Winner #1 - Thomas Hembroff, Canada
For his outstanding story: 'Stick To The Plans'. Congratulations Tom, you have awarded one of two winner's prizes: a set of Tiki 21 Building Plans and a Winner's Award Certificate signed by Ruth Wharram.
Tom's story 'Stick to the Plans', is set in the 1970's during the 'shakedown' voyage of the Ariki 'Piggy'. Tom and his brother Don, after having completed the building of their boat they set off on a voyage around the world. All goes well and they pick up a hitchhiker, an artist, who wants a ride to their next destination, New Zealand. The voyage to New Zealand is a very dramatic and dangerous leg of their journey. The fact that their fate hangs on a knife edge is revealed through the reactions of their artistic passenger. Read this well-crafted story to share the excitement of this harrowing voyage.
Winner #2 - Loretta M. Thwaite, Australia
For her outstanding story: 'The Wharram Hunt'. Congratulations Loretta, you have been awarded the other winner's prize: a set of Tiki 21 Building Plans and a Winner's Award Certificate signed by Ruth Wharram.
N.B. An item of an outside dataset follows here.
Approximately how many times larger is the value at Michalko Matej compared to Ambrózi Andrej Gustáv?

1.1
Loretta's story 'The Wharram Hunt' is a set in a small coastal town on tropical Queensland, Australia. The story is told in an amusing and sensitive way of a woman, who having settled in this town, is invited out for a cruise by a middle-aged friend and his two buddies. She is not overly impressed by the comfortable cruise on the pleasure craft, but is subsequently introduced to a new perspective on boats by another friend who dreams of building a Wharram. The intriguing story then unfolds of the 'hunt' for a glimpse of a finished Wharram so that the dream can be distilled into the purchase of a set of plans and the commencement of the building of a Polynesian catamaran. On the way friendship blossoms into something much deeper as the two go about fulfilling the shared ideal of a life together with a future vision of a sailing life aboard their very own Tangaroa.
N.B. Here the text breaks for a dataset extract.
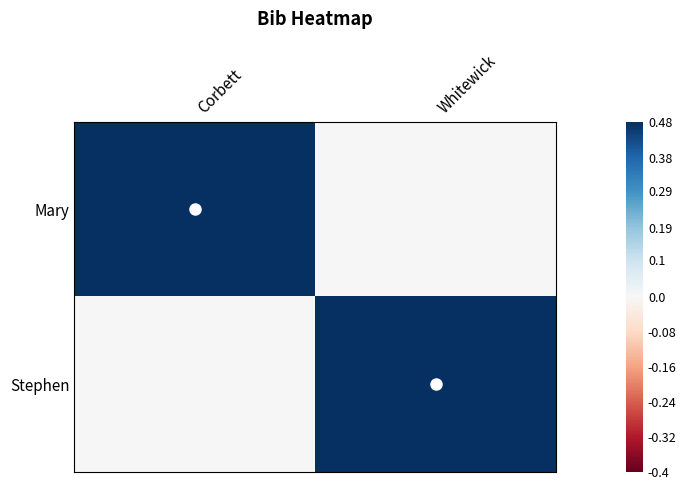

Between Corbett and Whitewick, which series saw the biggest shift?

Mary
Rhisiart's story 'The Ice-Bears and the Bees' is a set sometime in the future in a post oil-energy based world. The writer cleverly weaves the story of the coastal sailing community of the future into the story, narrated by an older member of the clan, about a trading voyage to lands where the clan has negotiated treaties for bee hive farms and the trading partners take their share of the harvest to trade for other goods. The tale of a young visionary member of the clan and his revolutionary new craft is woven into the main story. The voyage culminates in the visit to the land of the magical ice bears where the species is being nutured back from extinction under the custodianship of a myserious hermit. The theme of the revitalising of the natural world is symbolised by two events: the birth of a child to the young man's lover in the land of the ice bears and the release of bears back into the lands of the world. A good read.
There were ten entries received for the competition most of a very high standard. Thanks very much to all those that sent in their stories. We will be publishing some of these other entries during the coming weeks.
The judges for this competition were: Ruth Wharram, Steve Goodman (former JWD Webmaster) and Jennifer Weissel (Author of Running Down Rawana).